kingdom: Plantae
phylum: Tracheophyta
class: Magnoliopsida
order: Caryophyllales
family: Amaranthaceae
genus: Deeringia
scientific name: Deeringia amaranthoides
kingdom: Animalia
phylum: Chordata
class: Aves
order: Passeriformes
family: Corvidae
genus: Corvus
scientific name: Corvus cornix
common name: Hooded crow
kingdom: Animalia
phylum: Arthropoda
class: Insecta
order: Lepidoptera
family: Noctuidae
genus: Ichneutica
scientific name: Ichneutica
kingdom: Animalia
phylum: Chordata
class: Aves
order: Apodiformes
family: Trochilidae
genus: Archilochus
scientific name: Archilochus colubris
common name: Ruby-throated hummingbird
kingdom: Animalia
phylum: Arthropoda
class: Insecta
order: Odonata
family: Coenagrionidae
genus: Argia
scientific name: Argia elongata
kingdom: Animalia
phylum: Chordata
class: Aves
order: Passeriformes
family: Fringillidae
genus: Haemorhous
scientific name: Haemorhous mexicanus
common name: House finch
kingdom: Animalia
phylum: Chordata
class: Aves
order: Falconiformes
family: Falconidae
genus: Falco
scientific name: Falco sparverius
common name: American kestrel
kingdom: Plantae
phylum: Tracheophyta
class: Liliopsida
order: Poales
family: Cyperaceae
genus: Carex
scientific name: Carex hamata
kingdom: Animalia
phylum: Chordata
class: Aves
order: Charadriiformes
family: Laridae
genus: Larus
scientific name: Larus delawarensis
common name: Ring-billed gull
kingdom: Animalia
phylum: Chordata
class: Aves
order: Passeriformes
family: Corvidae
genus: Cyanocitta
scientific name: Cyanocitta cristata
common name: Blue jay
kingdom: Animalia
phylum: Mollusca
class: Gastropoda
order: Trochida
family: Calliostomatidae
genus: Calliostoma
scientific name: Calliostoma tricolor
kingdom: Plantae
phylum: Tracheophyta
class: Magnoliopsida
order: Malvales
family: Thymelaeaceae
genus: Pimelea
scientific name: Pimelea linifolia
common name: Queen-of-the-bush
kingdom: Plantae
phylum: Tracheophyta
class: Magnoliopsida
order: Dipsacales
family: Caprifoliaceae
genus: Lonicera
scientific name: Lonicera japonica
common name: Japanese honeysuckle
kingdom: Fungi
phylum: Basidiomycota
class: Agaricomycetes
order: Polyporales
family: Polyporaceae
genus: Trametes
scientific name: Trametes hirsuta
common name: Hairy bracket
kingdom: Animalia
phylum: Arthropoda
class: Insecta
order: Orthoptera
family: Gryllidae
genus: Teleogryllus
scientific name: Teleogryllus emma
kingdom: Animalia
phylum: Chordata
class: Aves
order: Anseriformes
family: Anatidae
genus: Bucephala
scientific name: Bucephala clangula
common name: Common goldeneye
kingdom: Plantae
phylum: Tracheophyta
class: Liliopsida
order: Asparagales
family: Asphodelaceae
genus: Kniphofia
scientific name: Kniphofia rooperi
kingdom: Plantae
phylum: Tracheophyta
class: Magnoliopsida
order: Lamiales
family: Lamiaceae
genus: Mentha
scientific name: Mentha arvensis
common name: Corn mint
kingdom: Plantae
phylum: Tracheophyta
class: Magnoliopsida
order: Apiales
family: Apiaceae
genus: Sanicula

━━━━━━━━━━━━━━━━━━━━━━━━━━━━━━

What you have to do:
Rewrite every line of the items above as a JSON list of strings, with one string per line and blank lines left out.

Result for this exercise:
[
  "kingdom: Plantae",
  "phylum: Tracheophyta",
  "class: Magnoliopsida",
  "order: Caryophyllales",
  "family: Amaranthaceae",
  "genus: Deeringia",
  "scientific name: Deeringia amaranthoides",
  "kingdom: Animalia",
  "phylum: Chordata",
  "class: Aves",
  "order: Passeriformes",
  "family: Corvidae",
  "genus: Corvus",
  "scientific name: Corvus cornix",
  "common name: Hooded crow",
  "kingdom: Animalia",
  "phylum: Arthropoda",
  "class: Insecta",
  "order: Lepidoptera",
  "family: Noctuidae",
  "genus: Ichneutica",
  "scientific name: Ichneutica",
  "kingdom: Animalia",
  "phylum: Chordata",
  "class: Aves",
  "order: Apodiformes",
  "family: Trochilidae",
  "genus: Archilochus",
  "scientific name: Archilochus colubris",
  "common name: Ruby-throated hummingbird",
  "kingdom: Animalia",
  "phylum: Arthropoda",
  "class: Insecta",
  "order: Odonata",
  "family: Coenagrionidae",
  "genus: Argia",
  "scientific name: Argia elongata",
  "kingdom: Animalia",
  "phylum: Chordata",
  "class: Aves",
  "order: Passeriformes",
  "family: Fringillidae",
  "genus: Haemorhous",
  "scientific name: Haemorhous mexicanus",
  "common name: House finch",
  "kingdom: Animalia",
  "phylum: Chordata",
  "class: Aves",
  "order: Falconiformes",
  "family: Falconidae",
  "genus: Falco",
  "scientific name: Falco sparverius",
  "common name: American kestrel",
  "kingdom: Plantae",
  "phylum: Tracheophyta",
  "class: Liliopsida",
  "order: Poales",
  "family: Cyperaceae",
  "genus: Carex",
  "scientific name: Carex hamata",
  "kingdom: Animalia",
  "phylum: Chordata",
  "class: Aves",
  "order: Charadriiformes",
  "family: Laridae",
  "genus: Larus",
  "scientific name: Larus delawarensis",
  "common name: Ring-billed gull",
  "kingdom: Animalia",
  "phylum: Chordata",
  "class: Aves",
  "order: Passeriformes",
  "family: Corvidae",
  "genus: Cyanocitta",
  "scientific name: Cyanocitta cristata",
  "common name: Blue jay",
  "kingdom: Animalia",
  "phylum: Mollusca",
  "class: Gastropoda",
  "order: Trochida",
  "family: Calliostomatidae",
  "genus: Calliostoma",
  "scientific name: Calliostoma tricolor",
  "kingdom: Plantae",
  "phylum: Tracheophyta",
  "class: Magnoliopsida",
  "order: Malvales",
  "family: Thymelaeaceae",
  "genus: Pimelea",
  "scientific name: Pimelea linifolia",
  "common name: Queen-of-the-bush",
  "kingdom: Plantae",
  "phylum: Tracheophyta",
  "class: Magnoliopsida",
  "order: Dipsacales",
  "family: Caprifoliaceae",
  "genus: Lonicera",
  "scientific name: Lonicera japonica",
  "common name: Japanese honeysuckle",
  "kingdom: Fungi",
  "phylum: Basidiomycota",
  "class: Agaricomycetes",
  "order: Polyporales",
  "family: Polyporaceae",
  "genus: Trametes",
  "scientific name: Trametes hirsuta",
  "common name: Hairy bracket",
  "kingdom: Animalia",
  "phylum: Arthropoda",
  "class: Insecta",
  "order: Orthoptera",
  "family: Gryllidae",
  "genus: Teleogryllus",
  "scientific name: Teleogryllus emma",
  "kingdom: Animalia",
  "phylum: Chordata",
  "class: Aves",
  "order: Anseriformes",
  "family: Anatidae",
  "genus: Bucephala",
  "scientific name: Bucephala clangula",
  "common name: Common goldeneye",
  "kingdom: Plantae",
  "phylum: Tracheophyta",
  "class: Liliopsida",
  "order: Asparagales",
  "family: Asphodelaceae",
  "genus: Kniphofia",
  "scientific name: Kniphofia rooperi",
  "kingdom: Plantae",
  "phylum: Tracheophyta",
  "class: Magnoliopsida",
  "order: Lamiales",
  "family: Lamiaceae",
  "genus: Mentha",
  "scientific name: Mentha arvensis",
  "common name: Corn mint",
  "kingdom: Plantae",
  "phylum: Tracheophyta",
  "class: Magnoliopsida",
  "order: Apiales",
  "family: Apiaceae",
  "genus: Sanicula"
]